Mr Justice Geoghegan, in the High Court, not only overlooked this obvious invalidity in what had taken place in the District Court, but devoted a large part of his judgment to urging that all future applications of this kind should be made to the District Court and not to the High Court.

He said: "I think it highly undesirable for the courts to develop a jurisprudence under which questions of disputed rights to have a termination of pregnancy can only be determined by plenary action in the High Court."

Where the learned judge went wrong, it is submitted, was in his failure to accord the constitutional right to life of a living human person to the child in the womb.
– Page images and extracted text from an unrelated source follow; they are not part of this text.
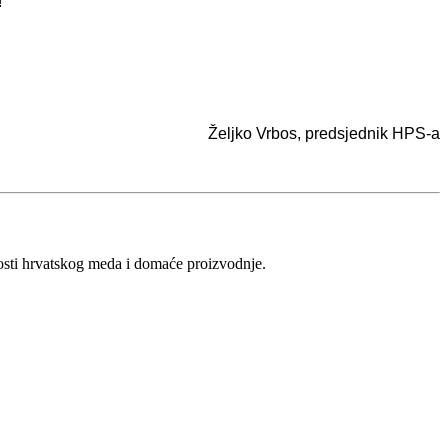
!
Željko Vrbos, predsjednik HPS-a
vosti hrvatskog meda i domaće proizvodnje.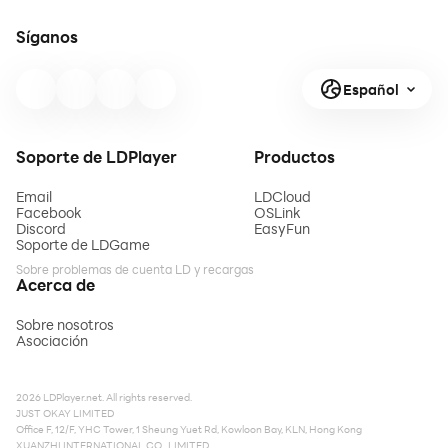
Síganos
Español
Soporte de LDPlayer
Productos
Email
LDCloud
Facebook
OSLink
Discord
EasyFun
Soporte de LDGame
Sobre problemas de cuenta LD y recargas
Acerca de
Sobre nosotros
Asociación
2026 LDPlayer.net. All rights reserved.
JUST OKAY LIMITED
Office F, 12/F, YHC Tower, 1 Sheung Yuet Rd, Kowloon Bay, KLN, Hong Kong
XUANZHI INTERNATIONAL CO., LIMITED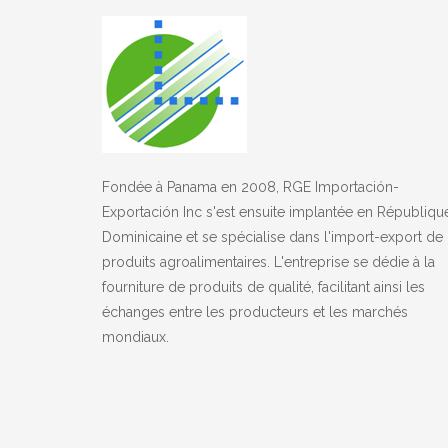
Fondée à Panama en 2008, RGE Importación-
Exportación Inc s'est ensuite implantée en Républiqu
Dominicaine et se spécialise dans l'import-export de
produits agroalimentaires. L'entreprise se dédie à la
fourniture de produits de qualité, facilitant ainsi les
échanges entre les producteurs et les marchés
mondiaux.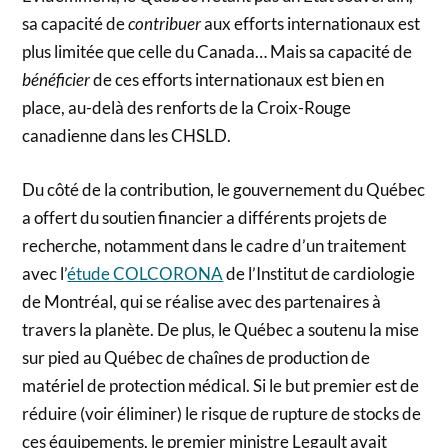
sa capacité de
contribuer
aux efforts internationaux est
plus limitée que celle du Canada… Mais sa capacité de
bénéficier
de ces efforts internationaux est bien en
place, au-delà des renforts de la Croix-Rouge
canadienne dans les CHSLD.
Du côté de la contribution, le gouvernement du Québec
a offert du soutien financier a différents projets de
recherche, notamment dans le cadre d’un traitement
avec l’
étude COLCORONA
de l’Institut de cardiologie
de Montréal, qui se réalise avec des partenaires à
travers la planète. De plus, le Québec a soutenu la mise
sur pied au Québec de chaînes de production de
matériel de protection médical. Si le but premier est de
réduire (voir éliminer) le risque de rupture de stocks de
ces équipements, le premier ministre Legault avait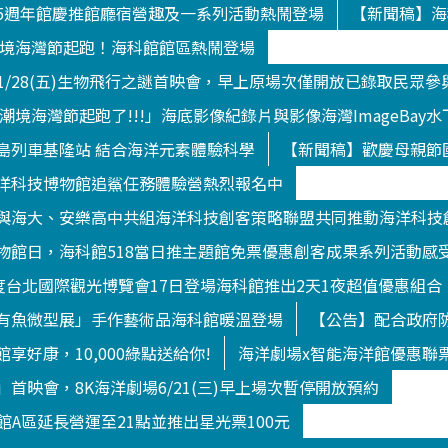
5週年館慶推館廳宿營趣及一系列活動熱鬧登場
【新聞稿】海
9潮境海灣節起跑！海科館館區熱鬧登場
/1/28(五)生物飛行之謎首映會，早上原場次僅開放已錄取民眾參
9潮境海灣節起跑了!!!」海底影像紀錄片與影像海灣ImageBa
島列車基隆站 結合海洋元素體驗科學
【新聞稿】歡慶母親節
洋科技博物館追鯊任務體驗營熱烈報名中
與海大、安樂高中共組海洋科技創客策略聯盟共同推動海洋科技
物館日，海科館518當日推主題館免票優惠創客成果系列活動感
年度台北國際觀光博覽會17日登場海科館推出2天1夜超值優惠組合
有魚微型展」手作藝術品海科館暖溫登場
【公告】配合政府防
享好康，10,000綠點送給你!
海洋劇場x智能海洋館優惠聯
首映會，8K海洋劇場6/21(三)早上場次暫停開放預約
洋館A區延長營運至21點並推出星光票100元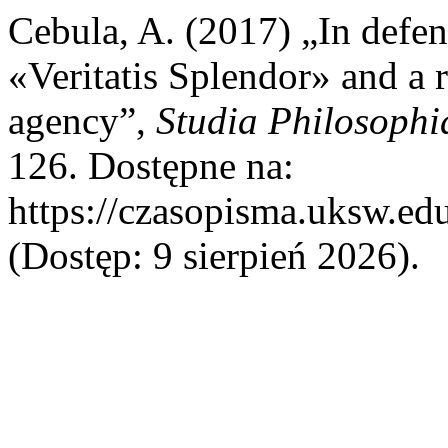
Cebula, A. (2017) „In defenc
«Veritatis Splendor» and a 
agency”,
Studia Philosophi
126. Dostępne na:
https://czasopisma.uksw.edu
(Dostęp: 9 sierpień 2026).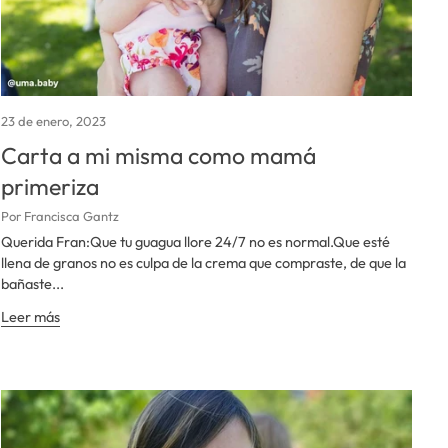
23 de enero, 2023
Carta a mi misma como mamá
primeriza
Por Francisca Gantz
Querida Fran:Que tu guagua llore 24/7 no es normal.Que esté
llena de granos no es culpa de la crema que compraste, de que la
bañaste...
Leer más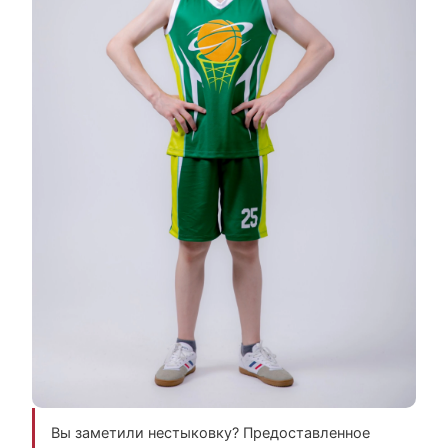
Вы заметили нестыковку? Предоставленное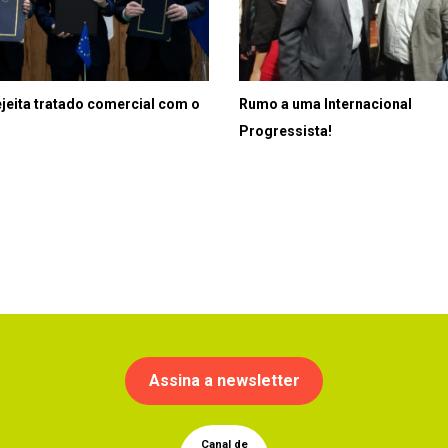
ejeita tratado comercial com o
Rumo a uma Internacional
Progressista!
Assina a newsletter
Canal de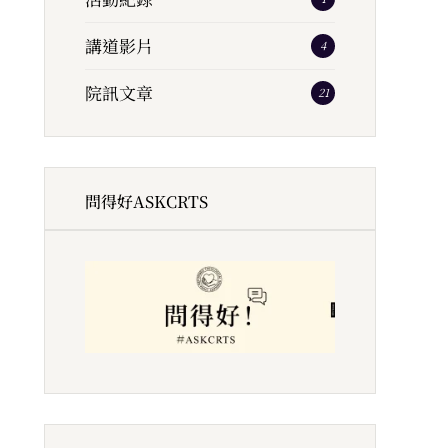
講道影片
4
院訊文章
21
問得好ASKCRTS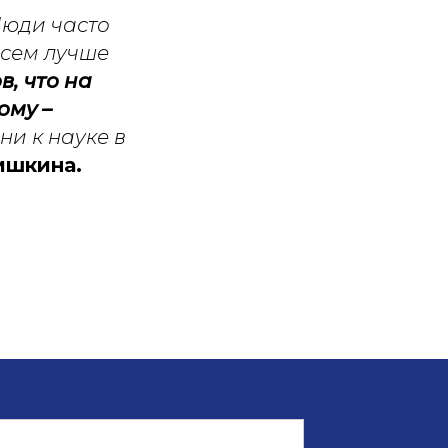
юди часто
всем лучше
, что на
ому –
ни к науке в
ишкина.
From the moment of conception a new human life comes into being, but the Judges in the "X" case and in the "C" case have closed their minds to this fact of life and have signally failed to defend and vindicate the right to life of the unborn as they were bound to do under Art. 40.3.3 of the Constitution.

One person who appears to have been conscious of the fatal flaw in what had taken place in the District Court was counsel briefed to appear on behalf of "C" in the High Court, for he suggested that Mr Justice Geoghegan should convert the judicial review proceedings into an independent application, invoking the inherent jurisdiction of the High Court, and grant leave for the termination of pregnancy to take place. But this adroit suggestion was rejected by the High Court judge. He again stated that "the Child Care Act is a perfectly appropriate umbrella under which these questions can be determined".
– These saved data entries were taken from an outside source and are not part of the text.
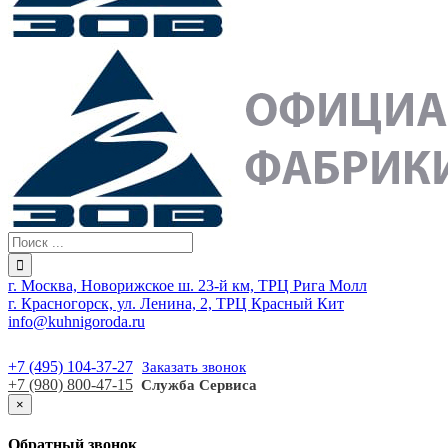
г. Москва, Новорижское ш. 23-й км, ТРЦ Рига Молл
г. Красногорск, ул. Ленина, 2, ТРЦ Красный Кит
info@kuhnigoroda.ru
+7 (495) 104-37-27
Заказать звонок
+7 (980) 800-47-15
Служба Сервиса
×
Обратный звонок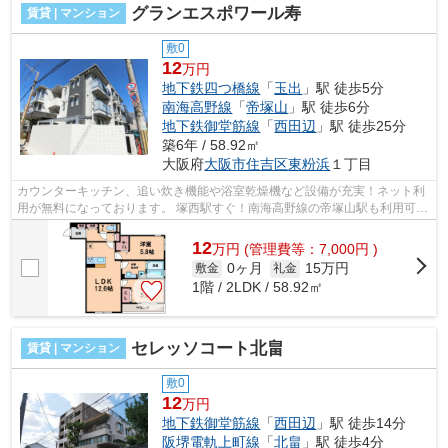
グランエスポワール寿
賃貸 | マンション
敷0
12
万円
地下鉄四つ橋線
「
玉出
」駅 徒歩5分
南海高野線
「
帝塚山
」駅 徒歩6分
地下鉄御堂筋線
「
西田辺
」駅 徒歩25分
築6年 / 58.92㎡
大阪府
大阪市住吉区
東粉浜
１丁目
カウンターキッチン、追い炊き機能や浴室乾燥機など設備が充実！ネット利
用が無料になっております。 塚西駅すぐ！南海高野線の帝塚山駅も利用可
能！住みやすい環境になっております...
12
万
円
(管理費等：7,000円 )
0ヶ月
15万円
敷金
礼金
1階 / 2LDK / 58.92㎡
セレッソコート北畠
賃貸 | マンション
敷0
12
万円
地下鉄御堂筋線
「
西田辺
」駅 徒歩14分
阪堺電軌上町線
「
北畠
」駅 徒歩4分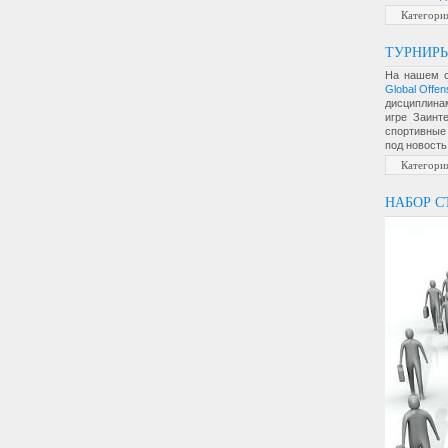
Категори
ТУРНИР
На нашем с
Global Offen
дисциплина
игре Заинт
спортивные 
под новость
Категори
НАБОР С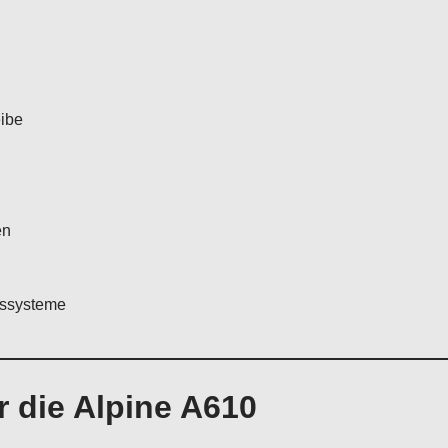
eibe
en
gssysteme
 die Alpine A610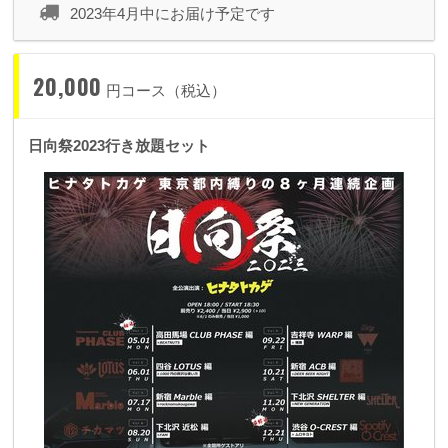
2023年4月中にお届け予定です
20,000
円コース（税込）
日向祭2023行き放題セット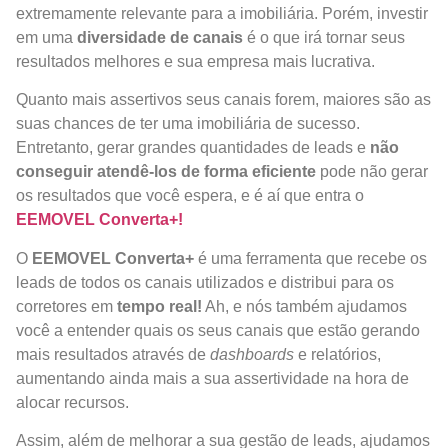
extremamente relevante para a imobiliária. Porém, investir
em uma
diversidade de canais
é o que irá tornar seus
resultados melhores e sua empresa mais lucrativa.
Quanto mais assertivos seus canais forem, maiores são as
suas chances de ter uma imobiliária de sucesso.
Entretanto, gerar grandes quantidades de leads e
não
conseguir atendê-los de forma eficiente
pode não gerar
os resultados que você espera, e é aí que entra o
EEMOVEL Converta+!
O
EEMOVEL Converta+
é uma ferramenta que recebe os
leads de todos os canais utilizados e distribui para os
corretores em
tempo real!
Ah, e nós também ajudamos
você a entender quais os seus canais que estão gerando
mais resultados através de
dashboards
e relatórios,
aumentando ainda mais a sua assertividade na hora de
alocar recursos.
Assim, além de melhorar a sua gestão de leads, ajudamos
What next took place is inexplicable. The Attorney General and senior and junior counsel were representing the unborn child in the High Court proceedings. They were representing a client under sentence of death by reason of what had been decided in the District Court and upheld in the High Court. There were very strong and cogent grounds for challenging the validity of those orders. The Supreme Court gave express notice to counsel that the court was available and prepared to deal immediately with any appeal that might be brought. A court of final appeal was available for the unborn child against whom sentence of death had been passed. The Attorney General and the counsel he had briefed on behalf of the unborn child informed the Supreme Court that they did not propose to avail of the right of appeal.

How can this be explained?

Rory O'Hanlon is a former judge of the High Court and a former president of the Law Reform Commission.